聖火リレーまでの日数を数えるために盛岡市が準備した「デイカウンター」。中止を受けて26日の設置を取りやめた

 新型コロナウイルスの世界的な感染拡大に伴い、東京五輪の延期、聖火リレーの中止が24日に決定した。一夜明けた25日、海外チームの事前合宿や聖火リレーの準備を進めていたホストタウン登録自治体にも困惑が広がり、担当者は不安を抱えながらも情報収集やイベントの取りやめなどの対応に追われた。

 県内では19市町村が「ホストタウン」「復興『ありがとう』ホストタウン」に登録。大会前後に選手団との交流イベントなどを予定していた。

 このうち県都・盛岡市は、県内初のホストタウン登録自治体として、水球や7人制ラグビーのカナダ代表チームと事前合宿に関する覚書を締結。7月には各競技の選手団が市内で強化合宿や公開練習を行う予定だったが、カナダ側は新型コロナウイルスの感染拡大を受けて「年内開催なら選手団を派遣しない」との方針を示していた。24日に五輪延期が決定し、カナダからホストタウン事業の継続へ前向きな回答が得られたものの、年内の交流は断念せざるを得ない状況となった。

==*==

上の文章では、県内で「ホストタウン」か「復興『ありがとう』ホストタウン」に登録している市町村はいくつですか。

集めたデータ
==*==

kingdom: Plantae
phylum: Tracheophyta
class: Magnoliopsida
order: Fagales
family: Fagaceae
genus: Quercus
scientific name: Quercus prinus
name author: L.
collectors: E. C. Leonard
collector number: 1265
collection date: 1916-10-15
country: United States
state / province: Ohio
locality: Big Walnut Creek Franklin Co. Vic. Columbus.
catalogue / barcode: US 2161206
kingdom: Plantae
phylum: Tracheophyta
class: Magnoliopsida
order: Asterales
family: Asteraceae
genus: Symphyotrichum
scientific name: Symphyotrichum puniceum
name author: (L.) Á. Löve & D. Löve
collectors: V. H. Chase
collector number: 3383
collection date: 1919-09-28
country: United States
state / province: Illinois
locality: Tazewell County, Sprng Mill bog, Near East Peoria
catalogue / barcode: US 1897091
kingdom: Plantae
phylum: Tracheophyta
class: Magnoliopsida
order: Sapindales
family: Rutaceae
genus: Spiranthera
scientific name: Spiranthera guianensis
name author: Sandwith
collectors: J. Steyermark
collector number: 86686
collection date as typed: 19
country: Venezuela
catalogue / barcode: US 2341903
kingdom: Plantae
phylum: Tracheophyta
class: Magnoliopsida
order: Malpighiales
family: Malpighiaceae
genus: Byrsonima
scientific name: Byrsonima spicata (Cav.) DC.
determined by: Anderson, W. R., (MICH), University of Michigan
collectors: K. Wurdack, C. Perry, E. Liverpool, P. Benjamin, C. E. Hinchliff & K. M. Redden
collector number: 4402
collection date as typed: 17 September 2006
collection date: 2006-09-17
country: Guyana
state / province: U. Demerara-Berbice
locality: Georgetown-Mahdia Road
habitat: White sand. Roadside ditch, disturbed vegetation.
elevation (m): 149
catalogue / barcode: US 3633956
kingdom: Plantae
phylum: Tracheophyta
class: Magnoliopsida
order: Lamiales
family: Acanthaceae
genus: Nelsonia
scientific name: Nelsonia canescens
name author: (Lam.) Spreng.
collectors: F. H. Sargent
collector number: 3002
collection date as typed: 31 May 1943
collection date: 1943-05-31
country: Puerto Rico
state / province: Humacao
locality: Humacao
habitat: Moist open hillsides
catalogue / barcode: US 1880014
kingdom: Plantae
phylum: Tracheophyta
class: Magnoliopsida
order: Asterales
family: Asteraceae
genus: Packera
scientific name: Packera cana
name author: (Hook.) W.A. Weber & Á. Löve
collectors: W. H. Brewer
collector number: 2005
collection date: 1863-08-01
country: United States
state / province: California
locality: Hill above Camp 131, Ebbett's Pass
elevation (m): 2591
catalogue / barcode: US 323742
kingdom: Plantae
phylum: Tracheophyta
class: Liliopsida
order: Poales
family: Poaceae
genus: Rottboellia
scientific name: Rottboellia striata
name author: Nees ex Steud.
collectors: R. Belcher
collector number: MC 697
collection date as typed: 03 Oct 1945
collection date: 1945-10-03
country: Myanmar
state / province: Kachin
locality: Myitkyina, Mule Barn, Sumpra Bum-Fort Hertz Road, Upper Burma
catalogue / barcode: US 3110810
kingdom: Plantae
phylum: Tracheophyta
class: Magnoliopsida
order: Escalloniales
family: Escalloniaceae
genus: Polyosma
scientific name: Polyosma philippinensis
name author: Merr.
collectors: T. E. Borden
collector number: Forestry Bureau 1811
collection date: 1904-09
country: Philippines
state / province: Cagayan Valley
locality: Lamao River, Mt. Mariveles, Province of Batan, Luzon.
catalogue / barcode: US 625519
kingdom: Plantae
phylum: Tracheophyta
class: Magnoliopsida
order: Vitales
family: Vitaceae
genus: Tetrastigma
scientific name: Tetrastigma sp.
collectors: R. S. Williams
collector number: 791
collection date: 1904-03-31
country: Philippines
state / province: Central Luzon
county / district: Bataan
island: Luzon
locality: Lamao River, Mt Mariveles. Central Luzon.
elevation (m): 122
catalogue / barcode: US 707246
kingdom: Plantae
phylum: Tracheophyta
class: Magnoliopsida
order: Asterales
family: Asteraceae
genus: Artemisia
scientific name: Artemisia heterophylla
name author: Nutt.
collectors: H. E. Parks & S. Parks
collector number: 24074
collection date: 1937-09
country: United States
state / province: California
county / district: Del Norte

==*==

◆ 答え ◆
19市町村です。